> **Task description**:
Among the entries, which lines carry the string "Silkscreen"? Copy every one.

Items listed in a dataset
<<<<

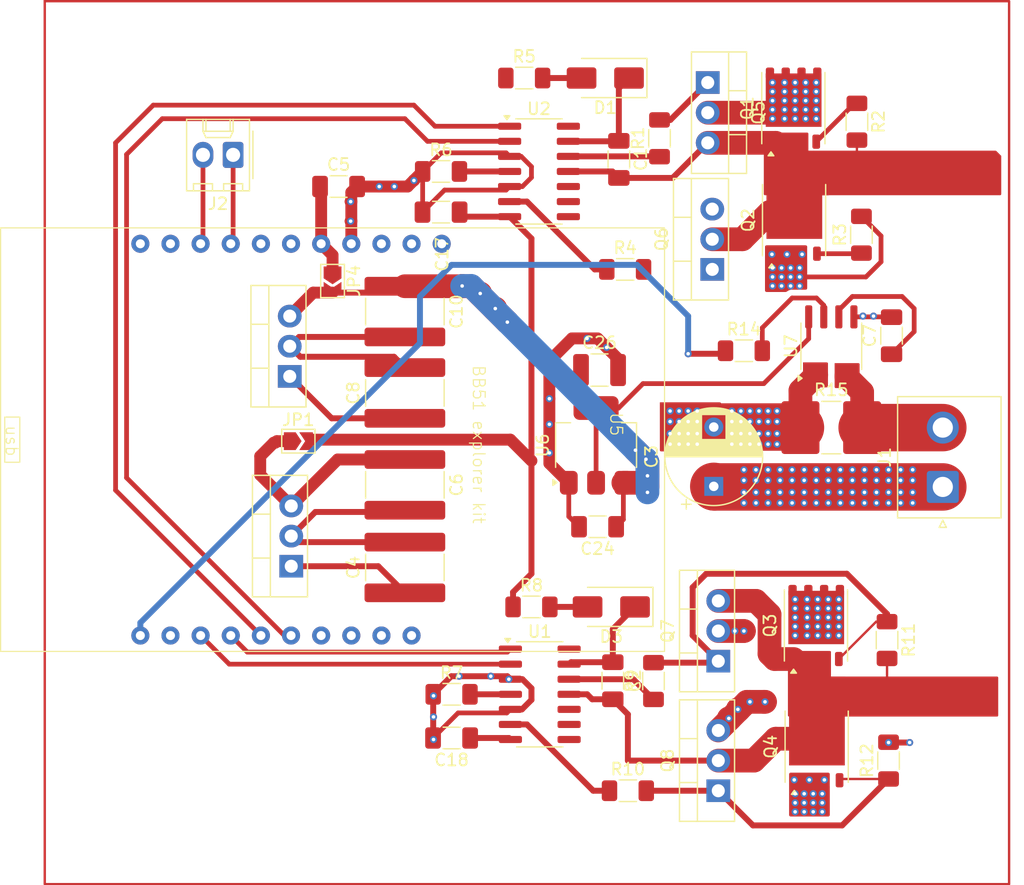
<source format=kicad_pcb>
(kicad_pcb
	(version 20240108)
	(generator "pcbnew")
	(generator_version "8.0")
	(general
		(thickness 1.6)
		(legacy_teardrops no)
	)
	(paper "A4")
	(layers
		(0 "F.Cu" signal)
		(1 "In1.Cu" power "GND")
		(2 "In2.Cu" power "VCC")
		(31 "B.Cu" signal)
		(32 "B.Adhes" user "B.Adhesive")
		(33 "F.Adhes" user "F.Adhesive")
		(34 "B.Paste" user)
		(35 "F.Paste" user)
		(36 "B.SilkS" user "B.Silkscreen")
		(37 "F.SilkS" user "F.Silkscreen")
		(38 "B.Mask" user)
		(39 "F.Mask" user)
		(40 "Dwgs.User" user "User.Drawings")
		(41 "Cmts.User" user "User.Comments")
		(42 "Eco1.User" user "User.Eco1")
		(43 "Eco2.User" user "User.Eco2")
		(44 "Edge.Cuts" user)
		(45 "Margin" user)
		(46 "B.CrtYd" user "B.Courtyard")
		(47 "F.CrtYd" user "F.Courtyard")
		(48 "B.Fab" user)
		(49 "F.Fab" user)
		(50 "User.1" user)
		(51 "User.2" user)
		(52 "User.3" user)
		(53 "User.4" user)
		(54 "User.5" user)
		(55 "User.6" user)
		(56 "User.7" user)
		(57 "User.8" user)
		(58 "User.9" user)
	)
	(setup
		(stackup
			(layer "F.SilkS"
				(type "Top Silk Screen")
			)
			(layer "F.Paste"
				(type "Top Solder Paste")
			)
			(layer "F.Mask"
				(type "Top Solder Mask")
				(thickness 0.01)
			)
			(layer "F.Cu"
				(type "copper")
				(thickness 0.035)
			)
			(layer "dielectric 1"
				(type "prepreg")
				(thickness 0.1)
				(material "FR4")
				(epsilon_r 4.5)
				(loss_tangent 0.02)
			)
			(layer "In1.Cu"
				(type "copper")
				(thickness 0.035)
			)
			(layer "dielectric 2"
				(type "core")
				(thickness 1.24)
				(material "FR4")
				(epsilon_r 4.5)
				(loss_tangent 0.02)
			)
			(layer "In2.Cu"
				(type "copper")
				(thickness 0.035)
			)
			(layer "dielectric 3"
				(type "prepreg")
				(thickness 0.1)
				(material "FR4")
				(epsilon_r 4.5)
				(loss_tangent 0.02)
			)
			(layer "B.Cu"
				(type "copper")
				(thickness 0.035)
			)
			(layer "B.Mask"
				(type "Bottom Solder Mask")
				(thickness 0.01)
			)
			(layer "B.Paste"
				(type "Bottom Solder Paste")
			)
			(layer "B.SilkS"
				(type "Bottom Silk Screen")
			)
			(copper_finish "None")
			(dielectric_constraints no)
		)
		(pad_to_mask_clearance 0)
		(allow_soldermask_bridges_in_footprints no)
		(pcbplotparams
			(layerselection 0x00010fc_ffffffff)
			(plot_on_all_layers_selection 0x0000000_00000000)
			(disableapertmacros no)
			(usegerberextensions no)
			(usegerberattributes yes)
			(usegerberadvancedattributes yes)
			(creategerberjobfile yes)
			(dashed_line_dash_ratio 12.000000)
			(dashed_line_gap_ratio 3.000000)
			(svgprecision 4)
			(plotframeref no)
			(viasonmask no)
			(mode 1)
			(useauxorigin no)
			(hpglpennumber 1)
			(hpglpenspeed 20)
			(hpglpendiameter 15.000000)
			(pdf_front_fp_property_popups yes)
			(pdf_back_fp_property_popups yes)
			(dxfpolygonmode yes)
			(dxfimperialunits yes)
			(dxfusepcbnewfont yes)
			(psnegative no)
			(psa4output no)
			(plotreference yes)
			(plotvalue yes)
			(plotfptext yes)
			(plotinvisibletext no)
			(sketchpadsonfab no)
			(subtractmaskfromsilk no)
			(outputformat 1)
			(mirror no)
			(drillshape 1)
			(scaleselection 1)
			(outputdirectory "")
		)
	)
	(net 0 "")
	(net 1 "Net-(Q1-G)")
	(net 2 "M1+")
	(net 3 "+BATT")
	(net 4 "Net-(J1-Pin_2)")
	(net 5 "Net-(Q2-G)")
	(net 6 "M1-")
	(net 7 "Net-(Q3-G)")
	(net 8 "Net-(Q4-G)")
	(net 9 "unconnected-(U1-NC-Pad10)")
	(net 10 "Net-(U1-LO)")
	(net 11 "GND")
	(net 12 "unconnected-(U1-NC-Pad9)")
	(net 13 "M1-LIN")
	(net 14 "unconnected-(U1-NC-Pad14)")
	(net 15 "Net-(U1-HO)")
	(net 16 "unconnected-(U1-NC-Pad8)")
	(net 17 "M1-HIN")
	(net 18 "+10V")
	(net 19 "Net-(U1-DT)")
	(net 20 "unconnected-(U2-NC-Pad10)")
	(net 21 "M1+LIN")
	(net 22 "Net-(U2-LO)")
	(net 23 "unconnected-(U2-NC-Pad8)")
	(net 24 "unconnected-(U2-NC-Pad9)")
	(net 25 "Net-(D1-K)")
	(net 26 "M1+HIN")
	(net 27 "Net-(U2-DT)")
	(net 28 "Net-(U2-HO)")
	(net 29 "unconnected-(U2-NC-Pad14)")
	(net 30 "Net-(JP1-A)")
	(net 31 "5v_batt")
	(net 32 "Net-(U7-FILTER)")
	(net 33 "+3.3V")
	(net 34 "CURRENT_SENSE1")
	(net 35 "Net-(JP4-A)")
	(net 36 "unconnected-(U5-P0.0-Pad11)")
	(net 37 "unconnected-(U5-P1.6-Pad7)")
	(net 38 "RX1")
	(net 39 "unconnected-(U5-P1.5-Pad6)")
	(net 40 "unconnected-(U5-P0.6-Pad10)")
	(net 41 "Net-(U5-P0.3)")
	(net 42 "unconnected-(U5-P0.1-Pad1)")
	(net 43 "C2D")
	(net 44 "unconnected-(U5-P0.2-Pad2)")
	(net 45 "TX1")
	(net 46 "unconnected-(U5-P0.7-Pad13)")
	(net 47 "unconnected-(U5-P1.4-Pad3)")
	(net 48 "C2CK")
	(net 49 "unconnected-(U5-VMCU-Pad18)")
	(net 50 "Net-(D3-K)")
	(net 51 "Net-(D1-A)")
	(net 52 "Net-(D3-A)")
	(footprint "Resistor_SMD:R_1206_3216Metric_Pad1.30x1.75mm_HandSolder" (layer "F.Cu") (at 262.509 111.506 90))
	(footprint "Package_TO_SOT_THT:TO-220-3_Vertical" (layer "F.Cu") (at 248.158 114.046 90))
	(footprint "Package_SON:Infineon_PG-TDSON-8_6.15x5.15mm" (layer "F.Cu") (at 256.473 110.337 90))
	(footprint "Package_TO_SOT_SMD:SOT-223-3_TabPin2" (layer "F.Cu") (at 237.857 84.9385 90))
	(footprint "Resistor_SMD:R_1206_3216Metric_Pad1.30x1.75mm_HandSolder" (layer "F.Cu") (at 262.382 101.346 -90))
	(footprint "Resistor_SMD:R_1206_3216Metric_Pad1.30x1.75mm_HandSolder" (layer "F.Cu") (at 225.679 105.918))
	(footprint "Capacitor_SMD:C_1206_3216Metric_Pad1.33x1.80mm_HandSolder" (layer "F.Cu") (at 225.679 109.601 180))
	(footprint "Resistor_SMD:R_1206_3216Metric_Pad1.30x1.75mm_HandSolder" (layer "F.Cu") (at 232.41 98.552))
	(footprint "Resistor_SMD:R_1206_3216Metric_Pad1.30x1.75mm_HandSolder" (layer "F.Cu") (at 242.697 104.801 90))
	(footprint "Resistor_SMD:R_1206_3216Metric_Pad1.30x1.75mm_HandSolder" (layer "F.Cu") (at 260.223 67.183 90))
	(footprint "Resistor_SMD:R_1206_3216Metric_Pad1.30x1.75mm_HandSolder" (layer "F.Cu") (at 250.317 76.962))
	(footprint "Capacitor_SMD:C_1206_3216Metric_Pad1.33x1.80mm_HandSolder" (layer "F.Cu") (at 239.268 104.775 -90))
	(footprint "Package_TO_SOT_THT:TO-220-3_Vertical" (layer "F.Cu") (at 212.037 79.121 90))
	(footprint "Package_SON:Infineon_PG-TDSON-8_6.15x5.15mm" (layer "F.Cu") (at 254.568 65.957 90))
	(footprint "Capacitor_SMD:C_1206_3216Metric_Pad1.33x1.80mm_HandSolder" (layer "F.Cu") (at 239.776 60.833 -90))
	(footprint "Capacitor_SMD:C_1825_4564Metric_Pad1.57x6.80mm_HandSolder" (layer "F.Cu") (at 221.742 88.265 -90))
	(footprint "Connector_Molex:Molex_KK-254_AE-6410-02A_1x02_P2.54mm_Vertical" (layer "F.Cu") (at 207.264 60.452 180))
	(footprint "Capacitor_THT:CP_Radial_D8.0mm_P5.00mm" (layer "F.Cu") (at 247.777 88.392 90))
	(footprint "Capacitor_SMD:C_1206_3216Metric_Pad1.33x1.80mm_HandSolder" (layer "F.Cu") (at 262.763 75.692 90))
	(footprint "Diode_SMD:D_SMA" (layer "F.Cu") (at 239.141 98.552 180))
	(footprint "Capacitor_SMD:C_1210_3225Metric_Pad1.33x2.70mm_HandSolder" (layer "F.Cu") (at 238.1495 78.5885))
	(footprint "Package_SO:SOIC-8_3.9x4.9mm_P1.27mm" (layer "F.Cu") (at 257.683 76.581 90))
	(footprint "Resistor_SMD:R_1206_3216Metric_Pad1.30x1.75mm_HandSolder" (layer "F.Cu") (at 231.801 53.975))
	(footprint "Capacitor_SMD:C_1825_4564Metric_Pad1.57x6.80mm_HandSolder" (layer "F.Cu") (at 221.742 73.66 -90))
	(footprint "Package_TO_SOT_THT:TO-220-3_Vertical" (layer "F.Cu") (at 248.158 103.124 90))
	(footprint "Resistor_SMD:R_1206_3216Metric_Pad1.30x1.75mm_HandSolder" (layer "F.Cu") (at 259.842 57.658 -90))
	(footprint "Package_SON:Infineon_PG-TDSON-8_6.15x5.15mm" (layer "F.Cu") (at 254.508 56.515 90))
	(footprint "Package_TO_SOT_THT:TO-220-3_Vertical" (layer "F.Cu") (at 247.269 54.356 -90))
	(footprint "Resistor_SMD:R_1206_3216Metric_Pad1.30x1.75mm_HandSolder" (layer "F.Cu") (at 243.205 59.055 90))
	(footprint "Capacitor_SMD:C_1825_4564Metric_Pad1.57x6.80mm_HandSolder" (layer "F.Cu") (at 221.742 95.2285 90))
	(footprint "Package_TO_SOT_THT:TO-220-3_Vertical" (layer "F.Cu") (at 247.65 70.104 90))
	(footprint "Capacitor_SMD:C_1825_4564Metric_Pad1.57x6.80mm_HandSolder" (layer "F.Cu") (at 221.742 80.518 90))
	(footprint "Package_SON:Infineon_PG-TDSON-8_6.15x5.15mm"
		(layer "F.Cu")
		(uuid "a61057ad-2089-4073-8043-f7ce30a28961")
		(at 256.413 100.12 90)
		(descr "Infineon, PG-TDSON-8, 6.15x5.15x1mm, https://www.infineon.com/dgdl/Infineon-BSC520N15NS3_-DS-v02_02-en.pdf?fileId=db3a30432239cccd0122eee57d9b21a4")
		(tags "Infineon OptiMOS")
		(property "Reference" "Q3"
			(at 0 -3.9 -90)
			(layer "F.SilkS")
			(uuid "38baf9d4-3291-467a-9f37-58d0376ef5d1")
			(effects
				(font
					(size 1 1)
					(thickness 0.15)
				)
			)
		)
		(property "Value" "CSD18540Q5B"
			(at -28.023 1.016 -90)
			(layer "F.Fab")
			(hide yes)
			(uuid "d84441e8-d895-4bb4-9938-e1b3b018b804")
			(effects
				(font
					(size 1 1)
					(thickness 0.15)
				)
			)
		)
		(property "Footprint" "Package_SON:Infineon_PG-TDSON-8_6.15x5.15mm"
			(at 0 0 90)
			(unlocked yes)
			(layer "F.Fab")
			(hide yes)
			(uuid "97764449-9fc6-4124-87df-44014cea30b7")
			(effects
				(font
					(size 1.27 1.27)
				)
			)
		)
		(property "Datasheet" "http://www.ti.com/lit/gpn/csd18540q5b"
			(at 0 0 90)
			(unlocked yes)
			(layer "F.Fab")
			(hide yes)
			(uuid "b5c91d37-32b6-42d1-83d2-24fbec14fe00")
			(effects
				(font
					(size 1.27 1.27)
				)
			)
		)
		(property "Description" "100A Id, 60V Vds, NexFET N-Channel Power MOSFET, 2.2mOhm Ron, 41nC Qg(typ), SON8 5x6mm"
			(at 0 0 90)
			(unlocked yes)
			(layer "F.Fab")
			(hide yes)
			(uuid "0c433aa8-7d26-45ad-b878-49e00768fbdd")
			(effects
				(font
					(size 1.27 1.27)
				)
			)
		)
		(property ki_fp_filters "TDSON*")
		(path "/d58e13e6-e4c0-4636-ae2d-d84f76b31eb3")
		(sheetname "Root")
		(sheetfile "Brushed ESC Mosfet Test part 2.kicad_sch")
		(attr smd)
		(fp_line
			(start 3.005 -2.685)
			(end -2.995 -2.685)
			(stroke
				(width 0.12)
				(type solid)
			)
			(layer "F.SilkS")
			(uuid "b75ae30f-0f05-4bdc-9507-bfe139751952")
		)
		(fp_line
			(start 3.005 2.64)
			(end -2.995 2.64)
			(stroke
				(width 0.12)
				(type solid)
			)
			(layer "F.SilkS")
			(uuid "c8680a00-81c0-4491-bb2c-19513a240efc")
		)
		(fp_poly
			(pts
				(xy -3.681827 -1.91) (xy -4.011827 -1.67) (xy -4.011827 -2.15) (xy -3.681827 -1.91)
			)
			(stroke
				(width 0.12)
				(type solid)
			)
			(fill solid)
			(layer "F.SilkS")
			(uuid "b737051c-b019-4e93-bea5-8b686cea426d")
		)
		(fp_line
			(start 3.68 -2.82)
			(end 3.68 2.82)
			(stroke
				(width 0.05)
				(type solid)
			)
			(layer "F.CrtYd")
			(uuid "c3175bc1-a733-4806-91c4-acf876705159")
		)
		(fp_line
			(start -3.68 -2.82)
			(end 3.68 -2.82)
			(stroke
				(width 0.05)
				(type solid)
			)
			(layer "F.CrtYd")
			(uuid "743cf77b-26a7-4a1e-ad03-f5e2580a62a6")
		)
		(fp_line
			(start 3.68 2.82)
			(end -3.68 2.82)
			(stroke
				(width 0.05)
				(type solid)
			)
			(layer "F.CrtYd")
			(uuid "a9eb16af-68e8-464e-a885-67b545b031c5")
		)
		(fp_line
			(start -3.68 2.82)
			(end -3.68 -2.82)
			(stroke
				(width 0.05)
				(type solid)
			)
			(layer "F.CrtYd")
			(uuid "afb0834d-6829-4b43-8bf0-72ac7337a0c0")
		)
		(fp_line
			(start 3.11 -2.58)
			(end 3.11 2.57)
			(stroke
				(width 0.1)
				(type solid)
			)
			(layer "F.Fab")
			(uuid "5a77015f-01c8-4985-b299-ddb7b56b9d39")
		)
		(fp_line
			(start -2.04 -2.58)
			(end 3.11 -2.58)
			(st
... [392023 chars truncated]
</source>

>>>>

> **Solution to this task**:
		(36 "B.SilkS" user "B.Silkscreen")
		(37 "F.SilkS" user "F.Silkscreen")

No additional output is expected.